His re-election campaign moved with the times. Online giving was made slightly easier. He used Tumblr and Google+, not available in 2008. His campaign created some beautiful boards on Pinterest. And in one of the more memorable moments of the digital campaign, he tweeted a picture of his occupied chair in the Oval Office – helping position Clint Eastwood’s contribution to the Republican Convention as madness and obscuring his opponent’s message. If in 2008 Obama campaigned in poetry, perhaps the 2012 campaign was notable for its pictures.
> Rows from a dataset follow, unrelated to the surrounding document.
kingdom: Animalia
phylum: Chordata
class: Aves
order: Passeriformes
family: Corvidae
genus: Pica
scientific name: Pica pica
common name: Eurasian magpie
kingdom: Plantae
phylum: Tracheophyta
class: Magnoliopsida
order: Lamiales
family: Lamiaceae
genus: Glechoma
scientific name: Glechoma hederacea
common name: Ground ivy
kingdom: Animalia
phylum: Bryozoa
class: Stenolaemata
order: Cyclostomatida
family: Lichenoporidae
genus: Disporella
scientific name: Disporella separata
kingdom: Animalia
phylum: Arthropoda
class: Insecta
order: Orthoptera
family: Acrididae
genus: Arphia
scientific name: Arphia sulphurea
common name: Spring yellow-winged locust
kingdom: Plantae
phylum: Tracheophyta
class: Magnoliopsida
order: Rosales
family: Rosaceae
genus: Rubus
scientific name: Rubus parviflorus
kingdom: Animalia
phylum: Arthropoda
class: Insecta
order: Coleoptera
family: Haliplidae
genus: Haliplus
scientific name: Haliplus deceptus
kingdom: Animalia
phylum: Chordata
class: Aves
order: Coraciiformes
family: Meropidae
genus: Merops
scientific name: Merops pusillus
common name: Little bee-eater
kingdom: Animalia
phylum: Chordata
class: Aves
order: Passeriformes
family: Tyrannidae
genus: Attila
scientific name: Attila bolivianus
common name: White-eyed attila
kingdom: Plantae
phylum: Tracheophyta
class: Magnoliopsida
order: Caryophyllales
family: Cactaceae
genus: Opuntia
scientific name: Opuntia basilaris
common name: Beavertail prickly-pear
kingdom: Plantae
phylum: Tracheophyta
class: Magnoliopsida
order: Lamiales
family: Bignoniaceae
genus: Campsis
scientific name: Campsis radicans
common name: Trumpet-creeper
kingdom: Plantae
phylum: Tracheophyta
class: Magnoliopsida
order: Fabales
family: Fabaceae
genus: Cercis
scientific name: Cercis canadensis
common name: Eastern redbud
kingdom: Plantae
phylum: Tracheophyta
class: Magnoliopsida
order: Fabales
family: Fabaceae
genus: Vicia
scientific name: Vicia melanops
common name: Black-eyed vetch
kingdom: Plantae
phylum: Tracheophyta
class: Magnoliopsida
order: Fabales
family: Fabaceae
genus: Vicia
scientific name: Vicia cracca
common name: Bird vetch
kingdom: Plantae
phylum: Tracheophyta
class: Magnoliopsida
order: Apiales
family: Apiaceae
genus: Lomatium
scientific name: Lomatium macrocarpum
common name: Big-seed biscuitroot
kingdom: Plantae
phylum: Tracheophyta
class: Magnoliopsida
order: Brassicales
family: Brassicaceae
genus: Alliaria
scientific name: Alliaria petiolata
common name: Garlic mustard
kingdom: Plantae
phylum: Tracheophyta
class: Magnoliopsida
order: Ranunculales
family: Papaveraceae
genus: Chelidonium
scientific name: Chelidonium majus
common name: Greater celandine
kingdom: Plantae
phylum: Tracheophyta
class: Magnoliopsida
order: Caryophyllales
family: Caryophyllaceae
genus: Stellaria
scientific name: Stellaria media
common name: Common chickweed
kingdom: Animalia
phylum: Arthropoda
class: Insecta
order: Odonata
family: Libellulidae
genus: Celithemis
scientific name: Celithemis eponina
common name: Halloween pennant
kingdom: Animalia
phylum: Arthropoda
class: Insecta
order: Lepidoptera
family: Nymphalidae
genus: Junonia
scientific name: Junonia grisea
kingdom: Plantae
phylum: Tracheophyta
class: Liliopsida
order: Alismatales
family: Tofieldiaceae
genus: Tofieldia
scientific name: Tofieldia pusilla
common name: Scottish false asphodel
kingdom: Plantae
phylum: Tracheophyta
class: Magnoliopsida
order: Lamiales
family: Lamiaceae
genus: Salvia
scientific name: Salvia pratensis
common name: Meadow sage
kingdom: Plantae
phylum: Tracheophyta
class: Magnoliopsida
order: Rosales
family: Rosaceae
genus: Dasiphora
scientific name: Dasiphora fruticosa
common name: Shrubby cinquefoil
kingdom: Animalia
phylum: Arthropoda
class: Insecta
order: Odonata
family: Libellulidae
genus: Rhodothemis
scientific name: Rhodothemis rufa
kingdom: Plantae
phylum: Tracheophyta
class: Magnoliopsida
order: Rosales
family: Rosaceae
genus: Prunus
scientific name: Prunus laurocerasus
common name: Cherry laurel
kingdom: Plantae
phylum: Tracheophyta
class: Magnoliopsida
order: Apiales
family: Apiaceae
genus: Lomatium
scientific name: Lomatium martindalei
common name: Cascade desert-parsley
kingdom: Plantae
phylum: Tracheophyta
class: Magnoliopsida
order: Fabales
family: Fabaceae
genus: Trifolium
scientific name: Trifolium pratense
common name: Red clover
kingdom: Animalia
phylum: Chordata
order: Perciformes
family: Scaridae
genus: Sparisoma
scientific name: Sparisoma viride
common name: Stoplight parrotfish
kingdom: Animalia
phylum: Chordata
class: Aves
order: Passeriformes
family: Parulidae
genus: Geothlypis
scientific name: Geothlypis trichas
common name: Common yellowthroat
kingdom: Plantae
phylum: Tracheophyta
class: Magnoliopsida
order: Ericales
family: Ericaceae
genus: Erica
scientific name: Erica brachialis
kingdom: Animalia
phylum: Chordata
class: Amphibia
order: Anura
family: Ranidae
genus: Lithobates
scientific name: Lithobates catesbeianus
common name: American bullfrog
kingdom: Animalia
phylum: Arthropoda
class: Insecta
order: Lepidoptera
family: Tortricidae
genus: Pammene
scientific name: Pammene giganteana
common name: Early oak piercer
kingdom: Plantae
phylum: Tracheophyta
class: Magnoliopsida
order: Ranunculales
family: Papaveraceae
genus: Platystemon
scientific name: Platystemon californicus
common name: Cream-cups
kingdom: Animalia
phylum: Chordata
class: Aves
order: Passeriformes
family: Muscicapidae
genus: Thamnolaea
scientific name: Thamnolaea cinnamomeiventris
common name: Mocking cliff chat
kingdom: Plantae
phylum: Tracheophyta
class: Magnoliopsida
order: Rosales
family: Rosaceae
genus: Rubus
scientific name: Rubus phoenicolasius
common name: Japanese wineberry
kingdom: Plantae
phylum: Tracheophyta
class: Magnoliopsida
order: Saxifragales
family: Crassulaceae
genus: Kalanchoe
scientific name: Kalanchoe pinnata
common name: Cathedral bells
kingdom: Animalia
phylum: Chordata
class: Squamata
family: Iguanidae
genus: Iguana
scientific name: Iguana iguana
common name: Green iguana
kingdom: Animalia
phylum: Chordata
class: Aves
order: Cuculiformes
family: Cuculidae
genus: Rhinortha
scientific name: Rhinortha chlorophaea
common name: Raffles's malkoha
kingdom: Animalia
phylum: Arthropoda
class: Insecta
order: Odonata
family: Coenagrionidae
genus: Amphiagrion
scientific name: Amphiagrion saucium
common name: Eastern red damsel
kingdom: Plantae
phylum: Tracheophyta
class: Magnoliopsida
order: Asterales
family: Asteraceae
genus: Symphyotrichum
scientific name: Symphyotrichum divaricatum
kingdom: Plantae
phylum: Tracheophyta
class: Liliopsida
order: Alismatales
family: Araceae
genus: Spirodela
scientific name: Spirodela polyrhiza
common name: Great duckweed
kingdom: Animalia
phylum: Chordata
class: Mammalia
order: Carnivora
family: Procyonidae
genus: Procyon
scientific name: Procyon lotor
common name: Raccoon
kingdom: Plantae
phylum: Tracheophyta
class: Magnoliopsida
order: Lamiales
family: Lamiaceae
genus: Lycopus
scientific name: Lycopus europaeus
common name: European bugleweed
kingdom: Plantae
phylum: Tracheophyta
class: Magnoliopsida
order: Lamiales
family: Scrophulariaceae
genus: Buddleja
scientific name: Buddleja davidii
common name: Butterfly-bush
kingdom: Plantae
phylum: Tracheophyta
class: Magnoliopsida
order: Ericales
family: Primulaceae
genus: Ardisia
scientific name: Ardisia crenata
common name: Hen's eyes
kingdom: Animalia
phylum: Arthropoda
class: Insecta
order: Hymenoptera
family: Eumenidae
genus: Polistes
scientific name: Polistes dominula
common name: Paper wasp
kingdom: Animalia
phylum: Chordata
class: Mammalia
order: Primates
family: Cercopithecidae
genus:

When leading Labour activists visited the Clinton campaign in 1996 it took months for their findings to seep out into the ether. This time around, leading British activists like Mark Pack are already using powerful imagery to create virtual campaign posters based on short-term topical issues – just like the Obama campaign. And social media is the driver for this rapid discovery and adoption of successful US techniques.

Social media was integral to the air war between the candidates. So much so, that mostly it went unnoticed. There were the occasional stunts – such as Obama taking part in an Ask Me Anything on Reddit, but mostly social media was rightly seen as a central campaigning tool – not an afterthought. Both campaigns were pretty similar in their approach.

But the big news of 2012 was not the air war but the ground war. Obama built on his web-based organising tools of 2008 and extended them significantly. At the last election it was ground-breaking to be able to tap in your postcode and discover your local campaign event. I did just that when I visited Spokane, WA during the 2007 primaries).  In 2012, Dashboard enabled activists to access individual voter records and canvas them from the comfort of their home.

Here there are fewer lessons for British politics. Both main parties have had these services for some time. Labour’s (often-derided) MembersNet has allowed activists to view local campaign activity and phone voters long before the Obama’s  Dashboard was launched. The strength and consistency of the party machines means they have much more of the infrastructure in place to deliver the nuts and bolts of campaigns than US Presidential candidates.

However, hidden in the ground war was the most sophisticated voter segmentation effort ever. Both campaigns drew data from electoral registration, consumer databases, shopping habits, Facebook and even used cookies to identify the issues that were of most interest and the micro-segments of the election that could help push them over the line. This largely unnoticed effort actually flies in the face of Obama’s criticism of such tactics. But it has enabled the campaigns to focus on the most likely voters, pitching to them in the most relevant fashion. It mirrors the behaviour of large corporates from Tesco to Target.

Trufflenet has long believed that understanding an audience is critical to successful campaigning. Researching audiences rather than topics enables organisations to develop deep insights into what makes people tick online: what do they read and share, what advertising crosses their radar, what policy areas are of interest. Quantitative data on someone’s shopping habits may help you identify their wealth, family status or leisure activities. But qualitative understanding of their opinions gives a far richer layer of insight. Combining quantitative and qualitative ‘big data’ and using it to influence tactics and personalised campaigns is the future.

There’s significant scope for learning here in British politics. The task is subtly different: the UK has higher voter registration but lower turnout. When registering to vote in many states, US citizens reveal their party allegiance. But in my experience, much of British voter ID is based on targeting large areas which have voted for the party in local elections and knocking on doors regardless of propensity to vote. With limited activists and money, the more and earlier a British parliamentary campaign can focus on the few swing voters, the more effective it will be.

In the coming months, litres of ink will be spilt analysing the campaigns. Whilst the public move on, the politicos will dissect the campaign for every last lesson and we can expect to see the results long before 2015.